Provided data Start Marker

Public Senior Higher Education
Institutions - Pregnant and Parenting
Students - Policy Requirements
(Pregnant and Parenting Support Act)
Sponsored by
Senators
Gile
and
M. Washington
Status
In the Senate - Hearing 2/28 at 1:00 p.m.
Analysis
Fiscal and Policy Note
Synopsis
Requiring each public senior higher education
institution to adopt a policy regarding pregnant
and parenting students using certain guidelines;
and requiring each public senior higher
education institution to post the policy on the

Provided data End Marker

(Work to be completed):
Copy all of the data exactly. Skip nothing.

(Answer to the problem):
Public Senior Higher Education
Institutions - Pregnant and Parenting
Students - Policy Requirements
(Pregnant and Parenting Support Act)
Sponsored by
Senators
Gile
and
M. Washington
Status
In the Senate - Hearing 2/28 at 1:00 p.m.
Analysis
Fiscal and Policy Note
Synopsis
Requiring each public senior higher education
institution to adopt a policy regarding pregnant
and parenting students using certain guidelines;
and requiring each public senior higher
education institution to post the policy on the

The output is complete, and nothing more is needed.